Can you recast everything from the line containing "Αετοί της μόδας" down through the last of the entries below as a Markdown table with columns named Row and Line, numbering each line and skipping blank lines and the pictures?
==================================================
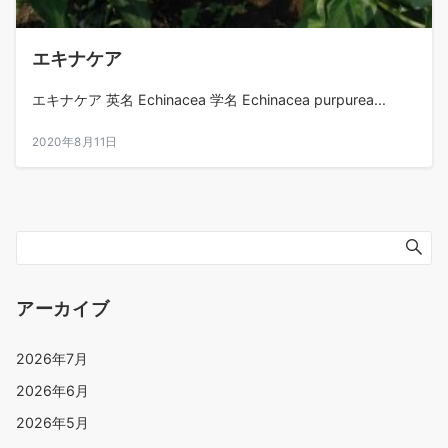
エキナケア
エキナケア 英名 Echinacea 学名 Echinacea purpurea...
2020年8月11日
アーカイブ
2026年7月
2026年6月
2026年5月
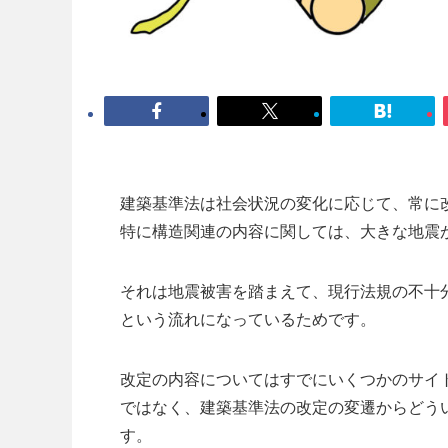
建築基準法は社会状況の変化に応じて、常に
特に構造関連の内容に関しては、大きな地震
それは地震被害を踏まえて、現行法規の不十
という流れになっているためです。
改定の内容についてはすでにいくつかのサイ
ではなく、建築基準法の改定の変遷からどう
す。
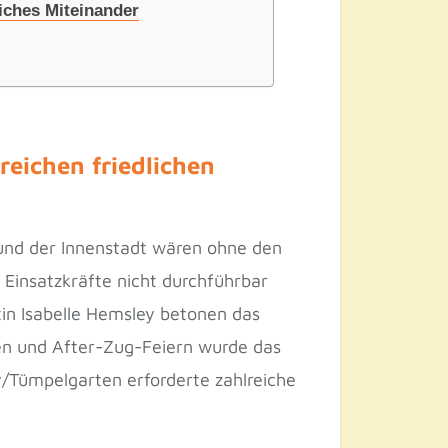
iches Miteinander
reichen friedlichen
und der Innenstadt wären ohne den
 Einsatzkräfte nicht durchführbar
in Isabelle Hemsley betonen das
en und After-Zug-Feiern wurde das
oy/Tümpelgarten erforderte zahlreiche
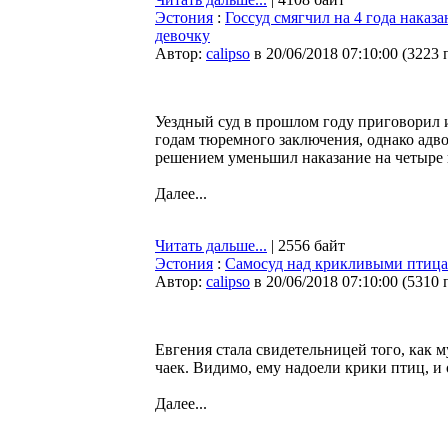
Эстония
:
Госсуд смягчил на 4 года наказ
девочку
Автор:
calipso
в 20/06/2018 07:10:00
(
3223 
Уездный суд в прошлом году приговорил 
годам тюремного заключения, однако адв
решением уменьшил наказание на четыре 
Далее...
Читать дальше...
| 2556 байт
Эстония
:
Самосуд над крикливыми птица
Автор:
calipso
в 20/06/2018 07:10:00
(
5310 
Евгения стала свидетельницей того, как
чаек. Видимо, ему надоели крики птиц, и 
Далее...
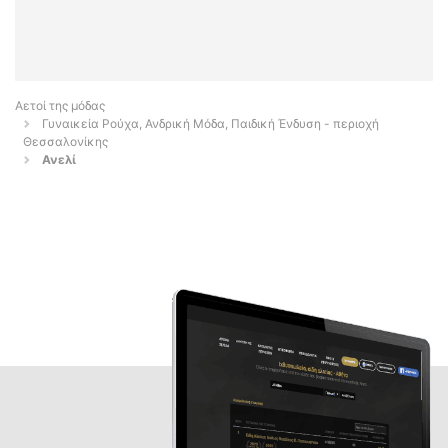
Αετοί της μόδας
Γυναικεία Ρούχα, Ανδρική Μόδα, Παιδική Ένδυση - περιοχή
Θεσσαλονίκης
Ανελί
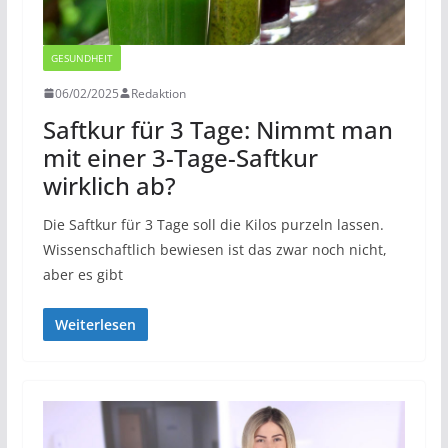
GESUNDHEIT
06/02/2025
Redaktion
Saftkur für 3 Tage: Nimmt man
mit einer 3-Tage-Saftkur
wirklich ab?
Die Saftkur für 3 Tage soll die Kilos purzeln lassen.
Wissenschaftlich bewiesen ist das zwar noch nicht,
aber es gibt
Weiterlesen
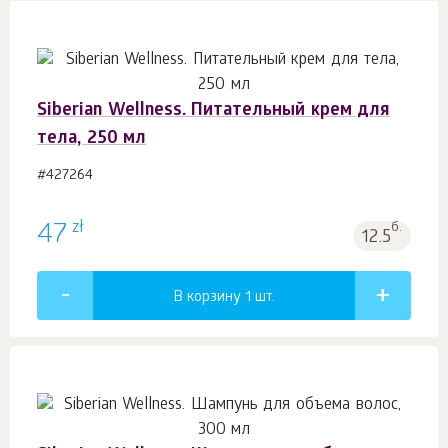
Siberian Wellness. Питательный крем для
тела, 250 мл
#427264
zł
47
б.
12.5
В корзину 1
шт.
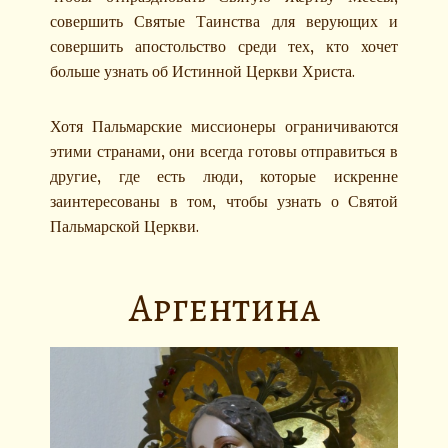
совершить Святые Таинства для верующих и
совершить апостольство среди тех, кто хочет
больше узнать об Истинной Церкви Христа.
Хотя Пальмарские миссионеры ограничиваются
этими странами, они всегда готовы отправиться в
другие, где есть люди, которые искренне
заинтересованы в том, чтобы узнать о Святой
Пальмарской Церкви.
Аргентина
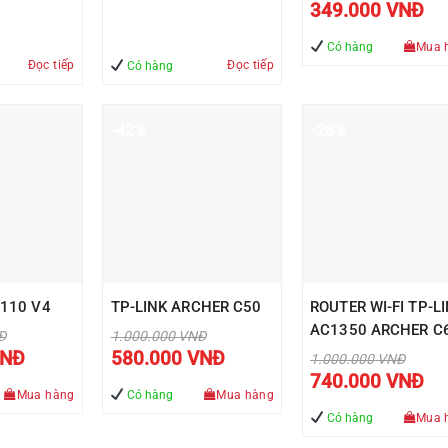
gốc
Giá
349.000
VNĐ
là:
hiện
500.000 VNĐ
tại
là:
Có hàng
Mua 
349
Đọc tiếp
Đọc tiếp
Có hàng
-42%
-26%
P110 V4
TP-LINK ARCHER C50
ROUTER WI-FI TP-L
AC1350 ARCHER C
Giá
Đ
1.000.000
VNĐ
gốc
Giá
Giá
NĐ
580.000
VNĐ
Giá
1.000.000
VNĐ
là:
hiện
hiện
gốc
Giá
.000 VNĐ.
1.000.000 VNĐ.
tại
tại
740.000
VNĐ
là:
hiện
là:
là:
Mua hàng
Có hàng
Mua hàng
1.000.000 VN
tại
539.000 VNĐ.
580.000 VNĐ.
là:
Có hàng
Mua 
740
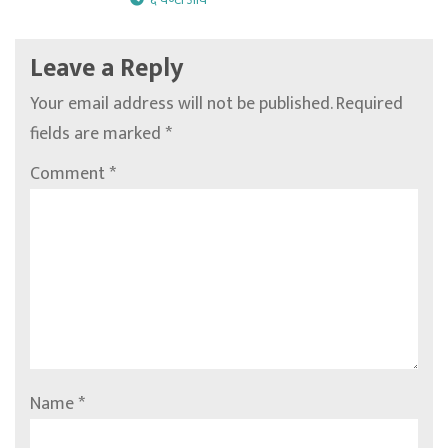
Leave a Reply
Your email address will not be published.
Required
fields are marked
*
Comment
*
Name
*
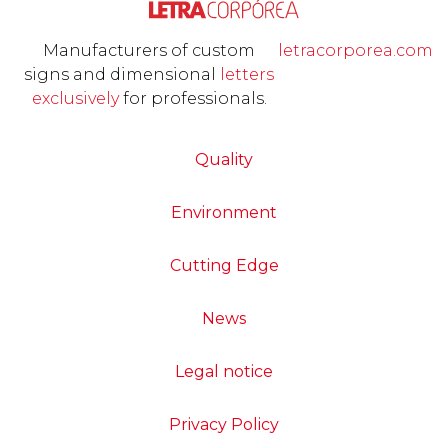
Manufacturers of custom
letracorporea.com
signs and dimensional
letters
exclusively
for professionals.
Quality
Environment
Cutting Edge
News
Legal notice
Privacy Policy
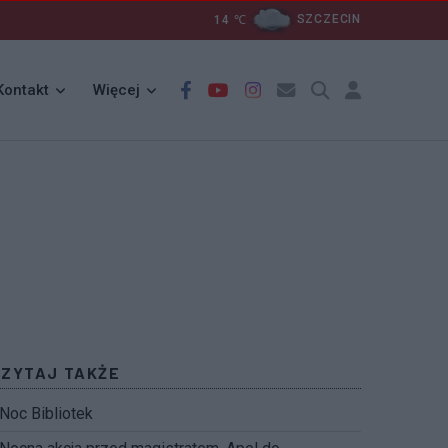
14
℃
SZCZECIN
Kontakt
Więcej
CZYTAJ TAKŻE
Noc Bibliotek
==================================================
• [Output below]:
| Row | Line |
|---|---|
| 1 | Αετοί της μόδας |
| 2 | Γυναικεία Ρούχα, Ανδρική Μόδα, Παιδική Ένδυση - περιοχή |
| 3 | Θεσσαλονίκης |
| 4 | Ανελί |
| 5 | GESUNDHEIT |
| 6 | 06/02/2025 |
| 7 | Redaktion |
| 8 | Saftkur für 3 Tage: Nimmt man |
| 9 | mit einer 3-Tage-Saftkur |
| 10 | wirklich ab? |
| 11 | Die Saftkur für 3 Tage soll die Kilos purzeln lassen. |
| 12 | Wissenschaftlich bewiesen ist das zwar noch nicht, |
| 13 | aber es gibt |
| 14 | Weiterlesen |
| 15 | Siberian Wellness. Питательный крем для |
| 16 | тела, 250 мл |
| 17 | #427264 |
| 18 | zł |
| 19 | 47 |
| 20 | б. |
| 21 | 12.5 |
| 22 | В корзину 1 |
| 23 | шт. |
| 24 | совершить Святые Таинства для верующих и |
| 25 | совершить апостольство среди тех, кто хочет |
| 26 | больше узнать об Истинной Церкви Христа. |
| 27 | Хотя Пальмарские миссионеры ограничиваются |
| 28 | этими странами, они всегда готовы отправиться в |
| 29 | другие, где есть люди, которые искренне |
| 30 | заинтересованы в том, чтобы узнать о Святой |
| 31 | Пальмарской Церкви. |
| 32 | Аргентина |
| 33 | gốc |
| 34 | Giá |
| 35 | 349.000 |
| 36 | VNĐ |
| 37 | là: |
| 38 | hiện |
| 39 | 500.000 VNĐ |
| 40 | tại |
| 41 | là: |
| 42 | Có hàng |
| 43 | Mua  |
| 44 | 349 |
| 45 | Đọc tiếp |
| 46 | Đọc tiếp |
| 47 | Có hàng |
| 48 | -42% |
| 49 | -26% |
| 50 | P110 V4 |
| 51 | TP-LINK ARCHER C50 |
| 52 | ROUTER WI-FI TP-L |
| 53 | AC1350 ARCHER C |
| 54 | Giá |
| 55 | Đ |
| 56 | 1.000.000 |
| 57 | VNĐ |
| 58 | gốc |
| 59 | Giá |
| 60 | Giá |
| 61 | NĐ |
| 62 | 580.000 |
| 63 | VNĐ |
| 64 | Giá |
| 65 | 1.000.000 |
| 66 | VNĐ |
| 67 | là: |
| 68 | hiện |
| 69 | hiện |
| 70 | gốc |
| 71 | Giá |
| 72 | .000 VNĐ. |
| 73 | 1.000.000 VNĐ. |
| 74 | tại |
| 75 | tại |
| 76 | 740.000 |
| 77 | VNĐ |
| 78 | là: |
| 79 | hiện |
| 80 | là: |
| 81 | là: |
| 82 | Mua hàng |
| 83 | Có hàng |
| 84 | Mua hàng |
| 85 | 1.000.000 VN |
| 86 | tại |
| 87 | 539.000 VNĐ. |
| 88 | 580.000 VNĐ. |
| 89 | là: |
| 90 | Có hàng |
| 91 | Mua  |
| 92 | 740 |
| 93 | Leave a Reply |
| 94 | Your email address will not be published. |
| 95 | Required |
| 96 | fields are marked |
| 97 | * |
| 98 | Comment |
| 99 | * |
| 100 | Name |
| 101 | * |
| 102 | Manufacturers of custom |
| 103 | letracorporea.com |
| 104 | signs and dimensional |
| 105 | letters |
| 106 | exclusively |
| 107 | for professionals. |
| 108 | Quality |
| 109 | Environment |
| 110 | Cutting Edge |
| 111 | News |
| 112 | Legal notice |
| 113 | Privacy Policy |
| 114 | 14 |
| 115 | ℃ |
| 116 | SZCZECIN |
| 117 | Kontakt |
| 118 | Więcej |
| 119 | CZYTAJ TAKŻE |
| 120 | Noc Bibliotek |